**SET TASK:**
In the text below about trimming postal-code rows from a dataframe, list every variable name that receives a value through the = operator.

**TEXT SECTION:**
==========
There is probably a more efficient way to do this, but once you have narrowed the dataframe into the province the location you are trying to graph, delete rows of postal codes from the beginning and the end until you have all the postal codes.

In [None]:
# Define the number of rows to delete from the beginning and the end
num_to_delete_from_beginning = 97
num_to_delete_from_end = 57

# Select the rows to keep (excluding the first 'num_to_delete_from_beginning' and last 'num_to_delete_from_end' rows)
rows_to_keep = slice(num_to_delete_from_beginning, len(bc_pc) - num_to_delete_from_end)

# Create a new dataframe containing the desired rows
bc_pc1 = bc_pc.iloc[rows_to_keep]

bc_pc1


In [None]:
with open ("geojsons\\vancouverfixedFINAL.geojson", "r") as infile:
    vancouver = json.load(infile)
==========
**LISTED RECORDS:**
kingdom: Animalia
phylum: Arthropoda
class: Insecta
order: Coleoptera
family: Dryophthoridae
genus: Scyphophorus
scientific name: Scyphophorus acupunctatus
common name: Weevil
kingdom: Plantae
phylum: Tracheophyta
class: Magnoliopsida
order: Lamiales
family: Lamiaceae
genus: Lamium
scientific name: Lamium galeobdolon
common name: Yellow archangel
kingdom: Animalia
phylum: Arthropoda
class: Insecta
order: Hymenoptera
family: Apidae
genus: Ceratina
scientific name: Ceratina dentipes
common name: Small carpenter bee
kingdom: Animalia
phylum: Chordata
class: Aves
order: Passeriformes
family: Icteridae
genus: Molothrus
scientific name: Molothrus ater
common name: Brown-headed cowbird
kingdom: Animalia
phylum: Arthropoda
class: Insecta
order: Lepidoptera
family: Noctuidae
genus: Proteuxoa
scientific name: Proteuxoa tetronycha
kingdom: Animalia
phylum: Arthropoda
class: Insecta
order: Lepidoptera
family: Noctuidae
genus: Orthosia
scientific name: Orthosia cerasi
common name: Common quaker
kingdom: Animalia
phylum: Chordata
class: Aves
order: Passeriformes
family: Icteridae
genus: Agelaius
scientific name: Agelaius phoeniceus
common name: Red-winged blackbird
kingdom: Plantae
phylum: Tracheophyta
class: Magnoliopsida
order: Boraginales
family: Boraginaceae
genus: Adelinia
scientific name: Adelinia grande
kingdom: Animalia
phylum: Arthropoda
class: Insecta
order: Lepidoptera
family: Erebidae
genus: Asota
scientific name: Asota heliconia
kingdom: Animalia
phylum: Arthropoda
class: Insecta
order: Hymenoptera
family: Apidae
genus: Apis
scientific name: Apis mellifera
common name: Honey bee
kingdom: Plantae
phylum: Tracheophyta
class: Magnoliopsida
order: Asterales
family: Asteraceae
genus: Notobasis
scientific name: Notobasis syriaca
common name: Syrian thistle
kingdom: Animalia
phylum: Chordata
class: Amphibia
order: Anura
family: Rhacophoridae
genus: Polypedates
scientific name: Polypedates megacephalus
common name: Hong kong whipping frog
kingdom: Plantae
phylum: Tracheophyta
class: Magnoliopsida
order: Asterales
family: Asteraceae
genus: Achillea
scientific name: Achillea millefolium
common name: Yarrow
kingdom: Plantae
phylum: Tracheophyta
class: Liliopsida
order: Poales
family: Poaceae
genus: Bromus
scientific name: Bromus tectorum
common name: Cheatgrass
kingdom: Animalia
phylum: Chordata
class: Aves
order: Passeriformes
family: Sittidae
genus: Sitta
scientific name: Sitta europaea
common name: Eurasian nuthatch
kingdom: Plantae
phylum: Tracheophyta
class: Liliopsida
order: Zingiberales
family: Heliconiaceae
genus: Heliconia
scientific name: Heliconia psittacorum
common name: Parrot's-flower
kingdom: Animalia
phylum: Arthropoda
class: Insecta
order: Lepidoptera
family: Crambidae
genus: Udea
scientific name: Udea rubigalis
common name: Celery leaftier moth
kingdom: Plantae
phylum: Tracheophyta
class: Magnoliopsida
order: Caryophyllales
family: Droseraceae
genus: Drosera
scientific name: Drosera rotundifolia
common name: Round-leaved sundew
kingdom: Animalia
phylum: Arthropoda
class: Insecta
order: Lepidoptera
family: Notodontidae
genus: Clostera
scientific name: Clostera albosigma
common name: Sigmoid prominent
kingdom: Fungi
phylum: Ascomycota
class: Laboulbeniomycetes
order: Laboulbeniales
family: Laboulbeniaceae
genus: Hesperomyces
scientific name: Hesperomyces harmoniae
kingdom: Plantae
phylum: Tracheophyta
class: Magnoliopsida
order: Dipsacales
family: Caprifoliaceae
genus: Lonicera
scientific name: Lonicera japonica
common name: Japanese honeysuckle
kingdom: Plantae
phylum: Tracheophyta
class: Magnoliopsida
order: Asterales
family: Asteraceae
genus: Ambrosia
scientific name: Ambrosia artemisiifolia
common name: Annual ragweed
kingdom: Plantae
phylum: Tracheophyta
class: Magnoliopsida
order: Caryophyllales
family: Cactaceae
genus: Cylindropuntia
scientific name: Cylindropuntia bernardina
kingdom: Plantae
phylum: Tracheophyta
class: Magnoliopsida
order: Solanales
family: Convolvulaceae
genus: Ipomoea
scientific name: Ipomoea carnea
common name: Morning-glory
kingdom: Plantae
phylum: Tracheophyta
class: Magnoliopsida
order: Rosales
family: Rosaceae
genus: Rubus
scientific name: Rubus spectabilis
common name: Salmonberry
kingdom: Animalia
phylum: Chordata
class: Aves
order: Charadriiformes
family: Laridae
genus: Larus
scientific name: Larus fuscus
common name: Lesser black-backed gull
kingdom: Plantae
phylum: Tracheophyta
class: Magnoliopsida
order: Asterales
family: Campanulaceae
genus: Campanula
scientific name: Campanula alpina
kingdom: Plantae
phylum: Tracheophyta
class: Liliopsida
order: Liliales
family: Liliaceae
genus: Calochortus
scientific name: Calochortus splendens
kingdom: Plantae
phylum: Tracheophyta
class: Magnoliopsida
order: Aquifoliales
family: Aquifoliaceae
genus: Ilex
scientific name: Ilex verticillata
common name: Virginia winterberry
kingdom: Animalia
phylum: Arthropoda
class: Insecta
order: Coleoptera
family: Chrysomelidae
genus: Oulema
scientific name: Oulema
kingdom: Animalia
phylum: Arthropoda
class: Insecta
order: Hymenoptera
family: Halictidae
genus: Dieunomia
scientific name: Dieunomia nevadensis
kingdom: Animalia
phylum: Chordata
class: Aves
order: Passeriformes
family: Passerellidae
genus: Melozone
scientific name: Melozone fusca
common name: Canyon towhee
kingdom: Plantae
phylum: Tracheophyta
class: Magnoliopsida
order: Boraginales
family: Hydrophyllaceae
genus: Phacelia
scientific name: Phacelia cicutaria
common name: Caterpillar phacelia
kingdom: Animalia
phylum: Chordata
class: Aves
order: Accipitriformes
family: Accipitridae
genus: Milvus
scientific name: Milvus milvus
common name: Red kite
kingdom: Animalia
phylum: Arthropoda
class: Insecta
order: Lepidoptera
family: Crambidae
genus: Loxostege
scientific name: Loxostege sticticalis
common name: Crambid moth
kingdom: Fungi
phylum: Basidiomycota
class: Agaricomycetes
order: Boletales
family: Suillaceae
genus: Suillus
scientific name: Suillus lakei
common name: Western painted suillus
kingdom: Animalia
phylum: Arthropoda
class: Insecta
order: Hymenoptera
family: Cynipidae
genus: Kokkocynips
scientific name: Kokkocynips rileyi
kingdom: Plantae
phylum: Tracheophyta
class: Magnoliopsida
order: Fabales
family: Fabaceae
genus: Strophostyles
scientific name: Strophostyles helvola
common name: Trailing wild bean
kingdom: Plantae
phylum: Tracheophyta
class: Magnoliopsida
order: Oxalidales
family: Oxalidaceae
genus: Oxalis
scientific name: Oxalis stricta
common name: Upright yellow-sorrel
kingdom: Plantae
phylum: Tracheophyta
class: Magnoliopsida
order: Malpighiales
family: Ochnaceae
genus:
==========
**CORRECT ANSWER:**
num_to_delete_from_beginning
num_to_delete_from_end
rows_to_keep
bc_pc1
vancouver